The Empty Man

The Empty Man ★★★½

One night while attending the local drive-in earlier this year, I found my eyes drifting over to an adjacent screen showing something totally unfamiliar to me. It wasn't the usual display of "Tom & Jerry" or Robert De Niro slumming it in some grandpa-centric kids movie. It looked like something about mountain climbers. Looked sort of ominous and then suddenly there was James Badge Dale. That guy hasn't headlined a movie in years. What the hell was playing over on screen 3? It took some detective work when I got home to discover something called THE EMPTY MAN, a shelved movie that had gotten lost in the 20th Century Fox acquisition. Not many people were talking about it at the time, but in the months since its release it had developed something of a cult following. Now having finally caught up with it outside of my car, it's definitely a refreshing chiller that bucks a lot of the overly familiar Blumhouse trends.
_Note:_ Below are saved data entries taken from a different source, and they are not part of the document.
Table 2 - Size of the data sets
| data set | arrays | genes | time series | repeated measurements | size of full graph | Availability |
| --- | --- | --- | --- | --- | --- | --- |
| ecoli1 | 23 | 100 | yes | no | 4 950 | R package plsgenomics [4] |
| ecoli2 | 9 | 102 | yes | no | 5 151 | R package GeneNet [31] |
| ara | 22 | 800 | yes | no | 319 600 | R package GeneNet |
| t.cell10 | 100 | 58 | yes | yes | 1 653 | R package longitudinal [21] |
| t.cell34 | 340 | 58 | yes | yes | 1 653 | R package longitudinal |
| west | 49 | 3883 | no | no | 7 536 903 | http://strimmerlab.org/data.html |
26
The film starts with a 20 minute cold open on a snowy mountaintop. Four hikers get stranded there after one of them begins to exhibit strange behavior as if controlled by some unseen force. The tension builds, with some truly frightening moments as it becomes clear that these kids took a bite out of the wrong York Peppermint Patty. The sequence ends and the setting changes to a small suburban town. So wait. What was with those hikers? Who were they? And what exactly happened to them and why? Were we going to find out? Because it all feels pretty far removed from the next portion of the story. This sequence ended up being the highlight of the film and it was so nice to be watching something that wasn't in a rush to explain every loose thread to me. No doubt there were some Disney executives arguing during the film's stay in limbo that maybe that lengthy standalone sequence should just be cut to give viewers a nice pat running time that won't stretch past the 2 hour mark, but it was definitely worth fighting to keep this opening in tact.

The main body of the film begins with James Badge Dale investigating the disappearance of a teen girl he was close with. After some questioning among her classmates, it seems that she vanished shortly after engaging in a little spook session with her friends in which she pretended to summon our titular ghoul. Looks like we have a boogeyman on our hands here. But this is (mostly) not your standard slasher in which a hooded figure leaps out from behind blind corners to give its protagonist and audience a jolt. This is more akin to mystery structure of a film like "The Ring" or "Candyman," with the film being far more interested in what this being is and why he might be in the market for souls, rather than just an excuse to pile up bodies.

Sadly, as is so often the case with these films, the more you find out about the origins of this mysterious figure, much of his power and scare factor fades away. There's some very memorable moments throughout the film, particularly a discovery in the woods that feels right out of "The Wicker Man," but nothing ever comes close to topping that opening sequence. With all the intrigue that the mystery builds to, it all unfortunately ends with a character verbally spelling out every connection that the less intelligent audience members weren't able to piece together themselves. Perhaps the movie needed this explicit exposition to bring it all home, but it's the first time the film felt like a conventional horror movie, even if the explanation was illuminating and overall satisfying. My biggest complaint about the end was that it wasn't delivered by an actress who I'm fond of who had absolutely nothing to do in the rest of the film. I was confident that she was in this movie for a reason and would get a chance to have her big moment by the end, but in this case I don't even think it qualified as a red herring. She was just poorly utilized.

I can't be too critical of this film though, because it does an exceptionally fine job with tropes that most films in its genre sleepwalks through. If it doesn't completely pull it off, well that's a minor quibble. This is very much the kind of horror film I want people to try to make, as opposed to getting ground up in the Blumhouse machine. I can only hope that Nia DaCosta's upcoming "Candyman" remake is able to focus on mythology as well as this does, without reducing itself to a series of jump scares. It's always refreshing when a horror figure's mythology boils down to more than just a nun realizing she looks kind of scary so she decides to devote all of her time to jumping out of closets. It's very nice that the kinds of horror fans I tend to associate with have really embraced THE EMPTY MAN, as it deserves some attention that won't simply result in a parade of sequels. This is what I'd like the future of mainstream horror to be. Now if only Jason Blum could give me some sort of magic wishing stone or monkey's paw to make that declaration to.